[Data extracted from a collection]
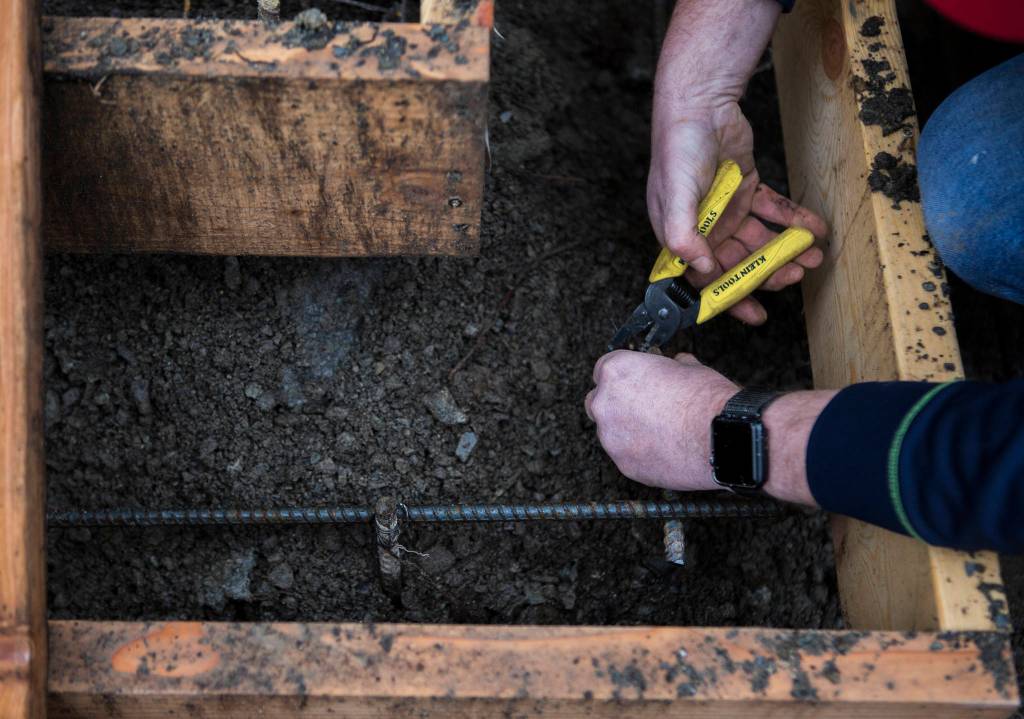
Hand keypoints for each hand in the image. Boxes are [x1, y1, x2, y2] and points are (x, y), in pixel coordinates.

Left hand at [585, 350, 830, 504]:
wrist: (722, 437)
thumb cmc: (706, 400)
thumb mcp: (689, 367)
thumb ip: (670, 366)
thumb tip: (675, 364)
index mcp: (617, 371)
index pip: (604, 370)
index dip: (624, 377)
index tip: (636, 383)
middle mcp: (605, 403)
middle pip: (599, 401)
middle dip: (618, 404)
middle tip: (645, 408)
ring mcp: (611, 437)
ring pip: (611, 432)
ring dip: (628, 430)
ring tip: (660, 431)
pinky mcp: (624, 465)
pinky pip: (626, 455)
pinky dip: (639, 453)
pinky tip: (663, 449)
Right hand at [648, 0, 827, 324]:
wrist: (699, 105)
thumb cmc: (678, 151)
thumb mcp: (675, 196)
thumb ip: (683, 235)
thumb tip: (703, 269)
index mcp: (682, 237)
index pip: (705, 279)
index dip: (729, 300)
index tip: (755, 316)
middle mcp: (705, 228)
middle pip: (739, 263)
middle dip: (767, 274)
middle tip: (794, 277)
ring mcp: (728, 210)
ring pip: (760, 241)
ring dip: (785, 252)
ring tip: (811, 258)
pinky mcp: (748, 190)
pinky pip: (774, 212)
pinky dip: (795, 222)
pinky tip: (816, 231)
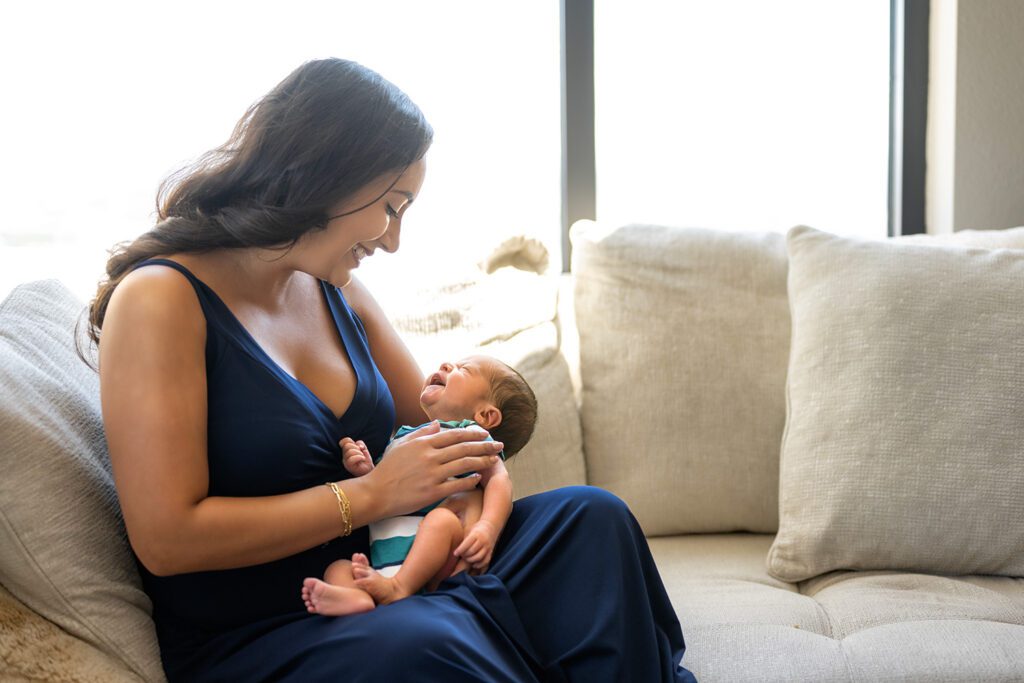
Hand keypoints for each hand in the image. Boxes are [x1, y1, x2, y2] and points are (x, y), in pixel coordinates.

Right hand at [340, 438, 373, 475]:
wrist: (369, 470)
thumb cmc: (364, 459)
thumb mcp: (363, 448)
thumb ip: (360, 443)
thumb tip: (359, 446)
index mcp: (346, 450)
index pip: (344, 441)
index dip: (351, 441)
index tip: (357, 446)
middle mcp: (344, 456)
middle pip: (347, 445)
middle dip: (356, 448)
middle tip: (361, 453)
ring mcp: (346, 462)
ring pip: (350, 452)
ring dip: (359, 453)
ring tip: (362, 457)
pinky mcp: (349, 466)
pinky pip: (351, 459)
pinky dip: (360, 457)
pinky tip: (363, 459)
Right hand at [364, 421, 504, 517]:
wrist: (375, 492)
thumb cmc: (388, 468)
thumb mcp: (401, 444)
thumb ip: (421, 433)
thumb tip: (437, 425)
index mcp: (424, 443)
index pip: (454, 435)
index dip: (472, 434)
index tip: (485, 434)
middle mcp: (430, 457)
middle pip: (464, 448)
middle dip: (484, 446)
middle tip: (499, 445)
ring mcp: (432, 475)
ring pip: (464, 465)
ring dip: (482, 461)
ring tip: (494, 460)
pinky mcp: (432, 492)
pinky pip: (456, 485)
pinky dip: (469, 480)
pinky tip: (479, 477)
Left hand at [454, 519, 499, 574]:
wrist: (489, 527)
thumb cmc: (474, 530)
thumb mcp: (468, 531)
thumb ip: (463, 539)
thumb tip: (451, 545)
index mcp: (476, 534)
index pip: (467, 544)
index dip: (460, 550)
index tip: (455, 553)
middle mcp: (482, 540)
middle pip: (472, 551)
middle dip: (464, 555)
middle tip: (460, 555)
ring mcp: (487, 547)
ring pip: (478, 557)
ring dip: (470, 560)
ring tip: (466, 558)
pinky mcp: (490, 552)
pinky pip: (485, 561)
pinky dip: (479, 564)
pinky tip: (473, 564)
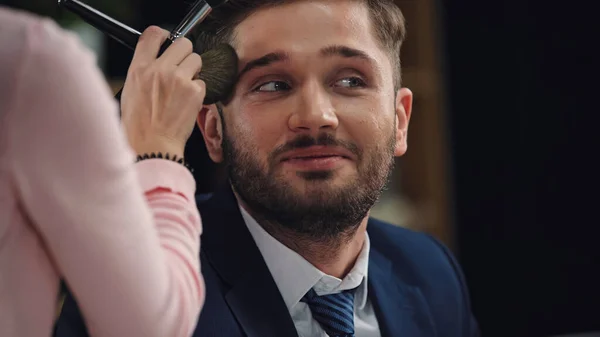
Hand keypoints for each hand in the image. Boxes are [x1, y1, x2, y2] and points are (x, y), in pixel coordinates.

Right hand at [120, 26, 205, 158]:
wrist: (153, 145)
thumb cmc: (139, 125)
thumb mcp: (131, 91)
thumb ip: (143, 71)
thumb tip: (154, 61)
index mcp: (139, 68)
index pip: (153, 34)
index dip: (164, 35)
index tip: (168, 41)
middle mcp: (159, 69)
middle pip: (183, 43)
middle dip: (185, 54)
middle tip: (181, 68)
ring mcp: (178, 79)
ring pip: (196, 59)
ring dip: (194, 71)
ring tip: (184, 88)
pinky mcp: (194, 92)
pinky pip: (202, 82)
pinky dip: (198, 91)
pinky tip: (187, 103)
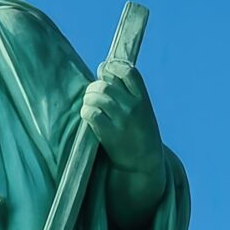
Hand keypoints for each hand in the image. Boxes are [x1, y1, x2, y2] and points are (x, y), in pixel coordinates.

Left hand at [81, 60, 162, 175]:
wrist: (144, 162)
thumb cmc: (140, 132)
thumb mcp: (143, 109)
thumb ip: (127, 90)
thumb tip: (103, 67)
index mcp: (143, 99)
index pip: (129, 72)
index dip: (113, 67)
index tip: (106, 71)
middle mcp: (133, 107)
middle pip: (106, 85)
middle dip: (94, 87)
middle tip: (92, 93)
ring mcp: (121, 120)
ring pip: (96, 97)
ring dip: (88, 99)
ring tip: (89, 104)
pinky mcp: (109, 133)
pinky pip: (90, 113)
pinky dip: (85, 112)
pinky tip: (88, 115)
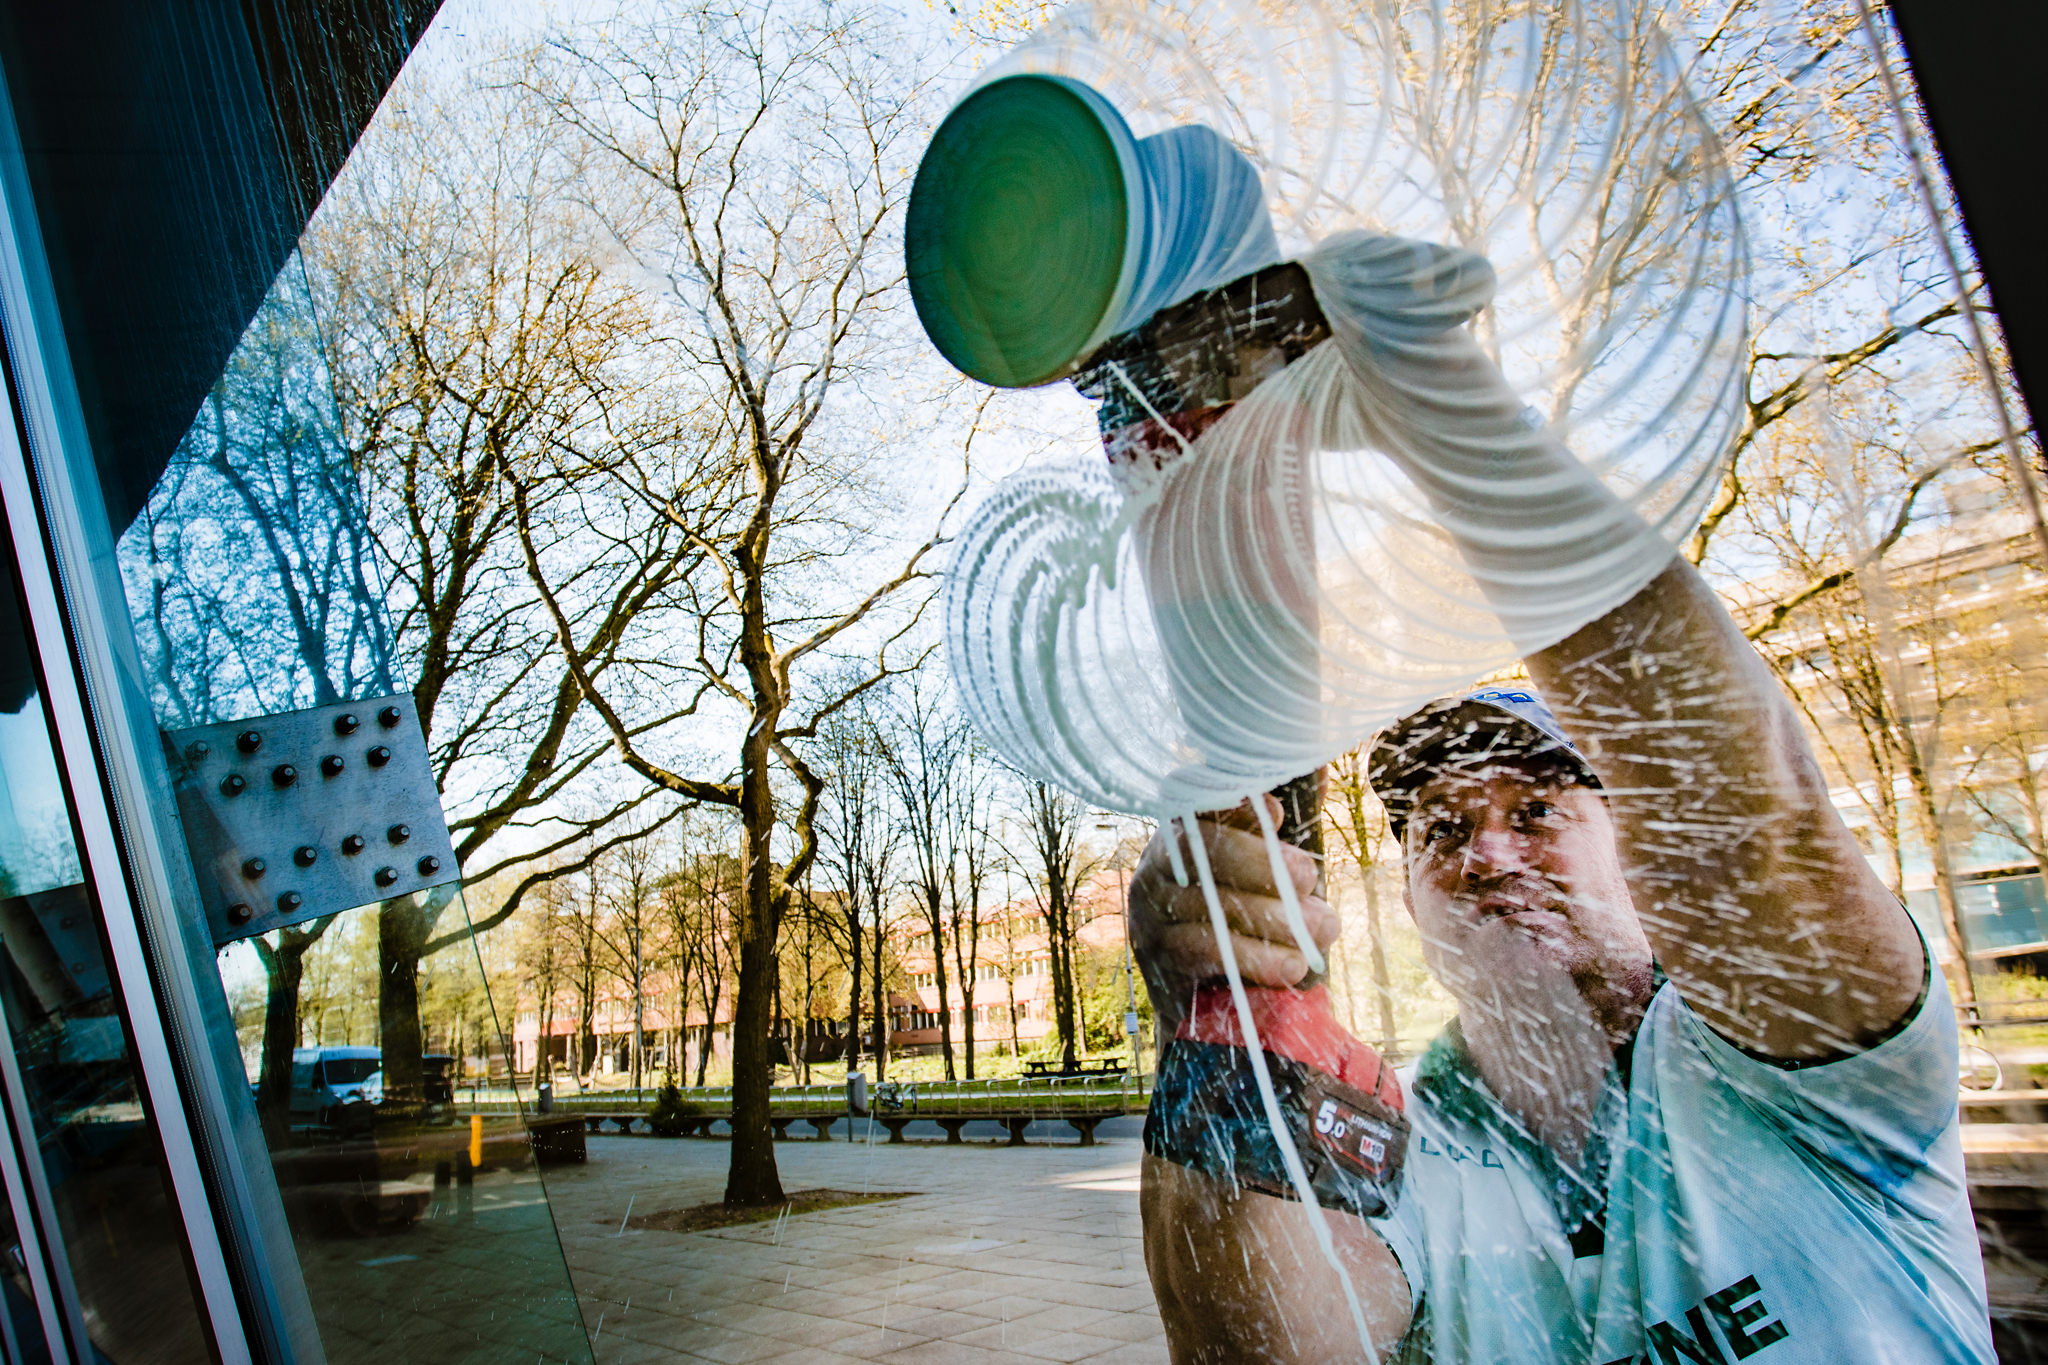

- **Assignment**
Exactly reproduce the entries above, minus the pictures.

- **Your solution**
Hand keypoints for each hand in the image. Boxes are [x1, y1, x2, y2] and points are (x, y), in pixel coordinates.

Left hand at [585, 350, 830, 504]:
wrist: (722, 437)
thumb cmc: (706, 400)
thumb mcp: (689, 367)
thumb ip: (670, 366)
thumb tip: (675, 364)
index mcp: (617, 371)
index pip: (604, 370)
index dip: (624, 377)
index tip: (636, 383)
middle mcp: (605, 403)
middle pip: (599, 401)
middle dip: (618, 404)
middle tip: (645, 408)
ring mcp: (611, 437)
ring pip: (611, 432)
ring dip: (628, 430)
ring tip: (660, 431)
pinky mcp: (624, 465)
pinky pip: (626, 455)
pinky dip: (639, 453)
pinky tip: (663, 449)
Right hand at [648, 0, 827, 324]:
wrist: (699, 105)
thumb cmc: (678, 151)
thumb mcp: (675, 196)
thumb ip: (683, 235)
thumb tip: (703, 269)
index mcp: (682, 237)
index pip: (705, 279)
index dip: (729, 300)
index tip: (755, 316)
middle mcp: (705, 228)
middle pip: (739, 263)
middle dip: (767, 274)
middle tip: (794, 277)
ring mcp: (728, 210)
ring pip: (760, 241)
ring dip: (785, 252)
ring tip: (811, 258)
pinky mcp: (748, 190)
pinky pip: (774, 212)
pinky dip: (795, 222)
pinky tip: (816, 231)
Hand keypoints for each hand in the image. Boxes are [x1, y1, x2, y2] and points are (x, y), in pixel coordinates.

Right hand at [340, 438, 373, 475]:
wrist: (369, 470)
thumb cmc: (364, 459)
thumb mcp: (363, 448)
thumb ip: (360, 443)
thumb tip: (359, 446)
index mcp: (346, 450)
index pip: (344, 441)
index dip: (351, 441)
index tip: (357, 446)
middle mcp: (344, 456)
middle pip: (347, 445)
middle dip: (356, 448)
middle tip: (361, 453)
ring mcp: (346, 462)
ring pip: (350, 452)
ring dip: (359, 453)
ring tip: (362, 457)
pinky mcp: (349, 466)
pinky pip: (351, 459)
pinky dip: (360, 457)
pinky tip: (363, 459)
Right hand at [364, 421, 504, 517]:
wrist: (375, 492)
thumb cmc: (388, 468)
thumb mcp: (401, 444)
thumb ip: (421, 433)
thumb tip: (437, 425)
index mcp: (424, 443)
index pip: (454, 435)
index dip: (472, 434)
index tip: (485, 434)
middle mcp: (430, 457)
middle pip: (464, 448)
middle dip: (484, 446)
middle tip: (499, 445)
ring mcp: (432, 475)
ring pip: (464, 465)
ring dip: (482, 461)
ring tip: (494, 460)
pinky mcp: (432, 492)
pinky pip: (456, 485)
pinky dip: (469, 480)
pinky tip: (479, 477)
Left hand at [454, 519, 499, 574]:
wrist: (489, 527)
thumb cmc: (474, 530)
thumb mcp: (468, 531)
thumb ip: (463, 539)
thumb tip: (451, 545)
index mcp: (476, 534)
index pip: (467, 544)
index dip: (460, 550)
index tip: (455, 553)
middle mcp: (482, 540)
middle pip: (472, 551)
middle dip: (464, 555)
middle tip: (460, 555)
ring mcp: (487, 547)
ring pip: (478, 557)
ring dip: (470, 560)
ring tip: (466, 558)
pinky mcp: (490, 552)
pinky pip: (485, 561)
pinky dip: (479, 564)
pinky tip: (473, 564)
Hand keypoints for each hand in the image. Boxes are [x1, y1, x2, y2] and points are (x, y), in pixel coordinates.

Right hand at [120, 26, 205, 158]:
wrist: (153, 145)
thumb cmc: (139, 125)
thumb mcp: (131, 91)
thumb ip: (143, 71)
thumb tip: (154, 61)
index mcp: (139, 68)
index pip: (153, 34)
index dip: (164, 35)
index tip: (168, 41)
middle mcp: (159, 69)
middle pip: (183, 43)
middle dip: (185, 54)
middle tip: (181, 68)
ring mcp: (178, 79)
ring pip: (196, 59)
ring dip: (194, 71)
ring tip: (184, 88)
pinky mcp: (194, 92)
pinky pip: (202, 82)
pinky dip: (198, 91)
pinky tip: (187, 103)
Hand keypoints for each hand in the image. Boxes are [x1, y1, x2, y2] and points are (x, y), in pixel coordinates.

Left hand at [81, 60, 162, 175]:
wrist: (144, 162)
thumb cmc: (140, 132)
thumb mcp: (143, 109)
thumb ip: (127, 90)
thumb tip: (103, 67)
index mcp: (143, 99)
index pip: (129, 72)
index dip: (113, 67)
index tip: (106, 71)
middle mcp: (133, 107)
middle pip: (106, 85)
middle dip: (94, 87)
middle tip: (92, 93)
ring mcp: (121, 120)
ring pip: (96, 97)
ring dip: (88, 99)
ring tip: (89, 104)
pinky mcp: (109, 133)
pinky pip: (90, 113)
pinky dip: (85, 112)
pinky tip: (88, 115)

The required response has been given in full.